- Location: South Australia
- Nearest city: Kyancutta.
- Coordinates: 33°10′17″S 134°56′32″E﻿ / ﻿33.1715°S 134.9422°E
- Area: 450.03 km^{2} (173.76 sq mi)
- Established: 11 November 1993
- Governing body: Department for Environment and Water

= Kulliparu Conservation Park =

Protected area in South Australia

Kulliparu Conservation Park is a protected area in the Australian state of South Australia located on the Eyre Peninsula in the gazetted localities of Colley, Karcultaby, Mount Cooper and Mount Damper about 59 km west of the town centre in Kyancutta.

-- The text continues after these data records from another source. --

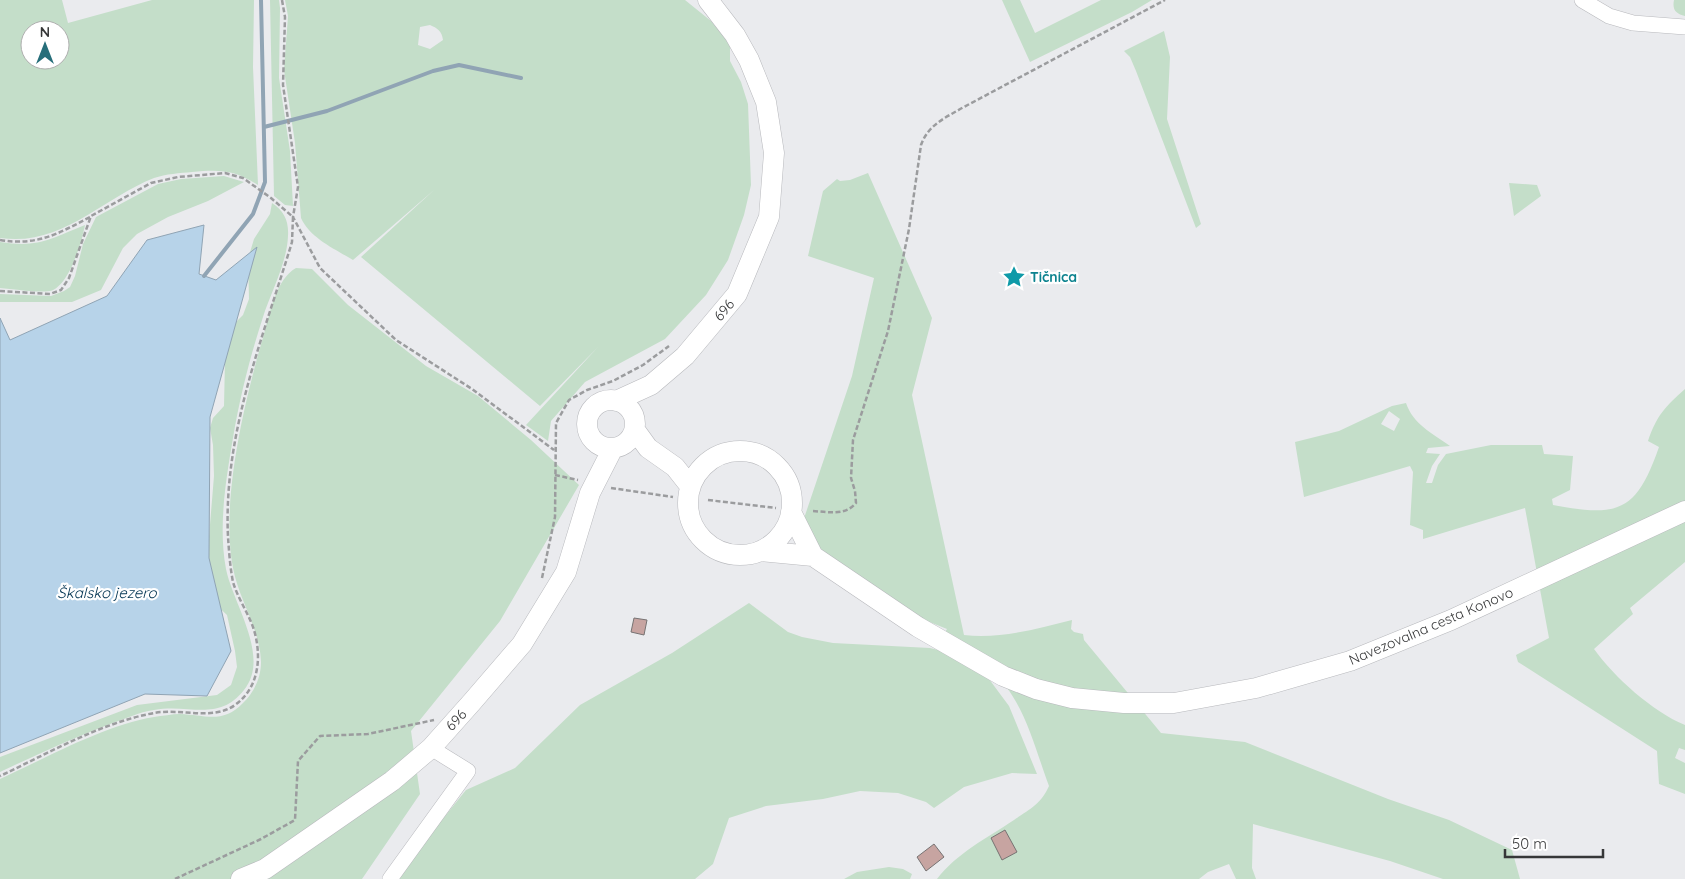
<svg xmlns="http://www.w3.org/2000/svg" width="1685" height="879" font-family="Quicksand,sans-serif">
	<rect width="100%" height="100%" fill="#eaebee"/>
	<path fill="#c4dec9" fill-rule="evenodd" d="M 0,0 L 62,0 L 68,23 L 152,0 L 254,0 L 253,67 L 258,185 C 235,170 220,169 192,172 C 180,173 166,174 154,178 C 101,199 62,247 0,238 ZM 30,30 L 60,30 L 60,60 L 30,60 Z
		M 270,0 L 279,0 L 280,8 L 279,78 L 290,151 L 293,206 L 285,205 L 274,196 Z
		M 285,0 L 685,0 L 711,21 L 730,44 L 730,61 L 741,82 L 748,104 L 751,185 L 744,215 L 728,260 L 706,295 L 665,339 L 585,382 L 551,421 L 548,441 L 526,425 L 598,347 L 540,406 L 361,257 L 434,190 L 353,260 C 335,249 310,238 301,218 L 295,143 L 284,70 L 288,16 ZM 430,25 C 437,28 442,31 443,40 L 430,49 L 418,45 L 420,27 Z
		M 1002,0 L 1020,0 L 1035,33 L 1101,0 L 1152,0 L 1132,12 L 1030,62 Z
		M 1674,0 L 1685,0 L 1685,16 C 1676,14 1672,10 1674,0 Z
		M 1164,31 L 1170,57 L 1167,119 L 1201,224 L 1196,228 L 1136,71 L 1130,57 L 1124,51 Z
		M 868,173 L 932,318 L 912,395 L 964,635 C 1001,639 1036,629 1072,620 L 1071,629 L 1074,632 L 1083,634 L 1084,640 L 1161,733 L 1245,742 L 1388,799 L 1449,820 L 1512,850 L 1520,879 L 1443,879 L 1390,861 L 1253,824 L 1252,868 L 1256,879 L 1236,879 L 1229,864 L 1208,872 L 1199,879 L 937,879 C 957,853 987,838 1014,820 C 1030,809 1041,804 1049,786 C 1035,749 1024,699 993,673 C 978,661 955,653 938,644 L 947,629 L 853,591 L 792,554 L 852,376 L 874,278 L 808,256 L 823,191 L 837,179 L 840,181 L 850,180 Z
		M 224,176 L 244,182 L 208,201 L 168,217 L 137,234 L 123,248 L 101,290 L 72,302 L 0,302 L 0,294 L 51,296 L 64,291 L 70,287 L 75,276 L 83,244 L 96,217 L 158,184 L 181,179 Z
		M 1509,183 L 1537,185 L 1541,196 L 1514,216 Z
		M 272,203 C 284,211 289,221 288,236 C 287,263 271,292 263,317 C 250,357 240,396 233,438 C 226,479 218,527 226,569 C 233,604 271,657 244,690 C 218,723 189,703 154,710 C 139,712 125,719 110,724 C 73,738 36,755 0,772 L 0,757 L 137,705 L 217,695 L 231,685 L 237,667 L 235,651 L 227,615 L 212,601 L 206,573 L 214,476 L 213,445 L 210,428 L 213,418 L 224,406 L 225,360 L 235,323 L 243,315 L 249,299 L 248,259 L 254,239 L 270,214 Z
		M 85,225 C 82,241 69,287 50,291 C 35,293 15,289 0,288 L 0,242 C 39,248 50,239 85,225 Z
		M 296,268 L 312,269 L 348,305 L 426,366 L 478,396 L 531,440 L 579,485 L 500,621 L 411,731 L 420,794 L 362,879 L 0,879 L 0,779 C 46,758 105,725 154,717 C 162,716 172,714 180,714 C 206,715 223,724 243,703 C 254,692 261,678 261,662 C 260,629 239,600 233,568 C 220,502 245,399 264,334 C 270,313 276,279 296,268 Z
		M 1685,389 L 1685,562 L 1630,608 L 1633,614 L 1594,649 C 1614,677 1653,712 1685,725 L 1685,750 L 1679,748 L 1675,758 L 1685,763 L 1685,794 L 1659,784 L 1657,751 L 1518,662 L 1516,655 L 1549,638 L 1525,508 L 1423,539 L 1423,530 L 1410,525 L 1413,472 L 1410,466 L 1304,497 L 1295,442 L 1339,431 L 1392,406 L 1406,403 C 1413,424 1432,433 1450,446 L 1428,448 L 1426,453 L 1440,454 L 1432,466 L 1426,483 L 1432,483 L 1438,465 L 1446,454 L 1491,445 L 1542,445 L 1544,454 L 1573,456 L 1570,490 L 1552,499 L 1553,505 C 1618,517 1636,513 1659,447 L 1648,441 C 1657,415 1665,407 1685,389 ZM 1389,411 L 1400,419 L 1394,431 L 1381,424 Z
		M 749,603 L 788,632 L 802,637 L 833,643 L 930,648 L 950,653 L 986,675 L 1009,706 L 1037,774 L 1012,773 L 964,787 L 934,808 L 926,802 L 898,793 L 860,791 L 823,799 L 766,806 L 729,818 L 713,864 L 695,879 L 399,879 L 425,841 L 466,790 L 515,768 L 580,705 L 672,653 Z
		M 889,867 L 903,869 L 912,874 L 910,879 L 844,879 L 857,872 Z"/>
	<path fill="#b7d3e9" stroke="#90a4b4" d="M 204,225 L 199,274 L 216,280 L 257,247 L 210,417 L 209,558 L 231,651 L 207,696 L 145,694 L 0,753 L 0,318 L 10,340 L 107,296 L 147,240 Z"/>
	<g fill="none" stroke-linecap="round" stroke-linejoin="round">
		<path stroke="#90a4b4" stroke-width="4" d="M 264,127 L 327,111 L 433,71 L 459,65 L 521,78
			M 204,276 L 253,214 L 265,182 L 261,0"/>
	</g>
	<path fill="#c7a4a1" stroke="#777373" d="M 634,618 L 647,620 L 644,635 L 631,632 Z
		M 1005,830 L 1017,852 L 1002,860 L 991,838 Z
		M 934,844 L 944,857 L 926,871 L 917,857 Z"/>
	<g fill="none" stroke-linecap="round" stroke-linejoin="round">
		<defs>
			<path id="minor" d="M 1582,0 L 1609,16 L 1633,23 L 1685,27
				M 390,879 L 468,771 L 431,748"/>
			<path id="major" d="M587 424a24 24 0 1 1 48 0a24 24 0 1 1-48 0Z
				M 616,401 L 651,385 L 685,356 L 737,294 L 769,217 L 774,153 L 766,102 L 749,60 L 735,35 L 708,0
				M 635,430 L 648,448 L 675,467 L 690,486
				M688 503a52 52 0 1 1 104 0a52 52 0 1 1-104 0Z
				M 791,512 L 813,556
				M 760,551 L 813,556 L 918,627 L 1003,676 L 1036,689 L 1072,698 L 1124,703 L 1174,703 L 1256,688 L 1350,661 L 1451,620 L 1685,511
				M 241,879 L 265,869 L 392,781 L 431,748 L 472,702 L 522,644 L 566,572 L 590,493 L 613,448"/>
		</defs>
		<use href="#minor" stroke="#b8b9bd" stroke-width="16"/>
		<use href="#major" stroke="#b8b9bd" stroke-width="21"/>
		<path stroke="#9b9c9e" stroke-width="2.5" stroke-dasharray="5 2.5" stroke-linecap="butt" d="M 282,0 L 285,17 L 283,85 L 298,187 L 293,217 L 320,268 L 396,340 L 472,389 L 554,450
			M 0,240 C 37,246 58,234 90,217
			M 0,291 L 50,294 L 61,290 L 69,278 L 91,216 L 151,183 L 178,177 L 225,173 L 243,178 L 271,198 L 293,217 L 292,242 C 263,338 223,434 228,537 C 229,551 230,567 233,582 C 238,599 249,614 254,630 C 262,657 259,688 235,705 C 213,721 180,708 154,713 C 100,723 49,753 0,776
			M 555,475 L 578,480
			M 611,488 L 673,497
			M 708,500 L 776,508
			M 813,511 C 829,512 845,516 856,503 L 855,491 L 851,478 L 853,440 L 888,331 L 909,229 L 921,145 C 928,125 945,118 962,108 L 1165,0
			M 542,578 L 555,517 L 556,423 L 569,400 L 587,390 L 613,381 L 643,365 L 669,346
			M 175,879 L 261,839 L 295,820 L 298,761 L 320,736 L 368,734 L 434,720"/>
		<use href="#minor" stroke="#fff" stroke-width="15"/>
		<use href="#major" stroke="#fff" stroke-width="20"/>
	</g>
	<defs>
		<symbol id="sight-bare" viewBox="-9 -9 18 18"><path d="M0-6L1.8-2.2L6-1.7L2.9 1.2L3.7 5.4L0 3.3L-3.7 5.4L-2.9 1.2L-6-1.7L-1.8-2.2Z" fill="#0f9aa8" stroke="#fff" stroke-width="2.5" paint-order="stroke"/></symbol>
	</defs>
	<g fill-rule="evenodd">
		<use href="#sight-bare" x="998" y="261" width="32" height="32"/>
	</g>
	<g text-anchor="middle" stroke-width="4.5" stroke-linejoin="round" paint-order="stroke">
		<g font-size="14" font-weight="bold" fill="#0d838f" stroke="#fff" text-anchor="start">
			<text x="1030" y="282">Tičnica</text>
		</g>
		<g font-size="14" fill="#363738" stroke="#fff">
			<text transform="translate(724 310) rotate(-50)" y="5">696</text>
			<text transform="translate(1431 626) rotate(-23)" y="5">Navezovalna cesta Konovo</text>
			<text transform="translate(456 720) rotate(-47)" y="5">696</text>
		</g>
		<g font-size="15" font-style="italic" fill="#003351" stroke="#fff">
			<text x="107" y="598">Škalsko jezero</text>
		</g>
	</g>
	<g transform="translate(45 45)"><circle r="24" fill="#ffffff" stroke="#afafaf"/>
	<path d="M0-4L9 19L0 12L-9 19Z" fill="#266e7a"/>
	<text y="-8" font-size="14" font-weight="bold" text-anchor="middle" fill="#363738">N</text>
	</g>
	<path d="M1505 849v8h98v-8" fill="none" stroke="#363738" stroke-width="2.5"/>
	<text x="1512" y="849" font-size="15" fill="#363738" stroke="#ffffff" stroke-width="4" paint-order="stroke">50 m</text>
</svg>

The conservation park was proclaimed on 20 August 2009 under the state's National Parks and Wildlife Act 1972 in respect to crown land formerly dedicated as conservation reserve under the state's Crown Land Act 1929 on 11 November 1993 and added to on 21 April 1994 and 15 February 1996. The dedicated land is located in the cadastral units of the hundreds of Addison, Moorkitabie, Wallis, Witera and Wright and on land within the County of Robinson which has been not declared as a hundred. The proclamation in 2009 permits access under the state's Mining Act 1971. As of June 2016, the conservation park covered an area of 450.03 km2.

The conservation park is classified as an IUCN Category VI protected area.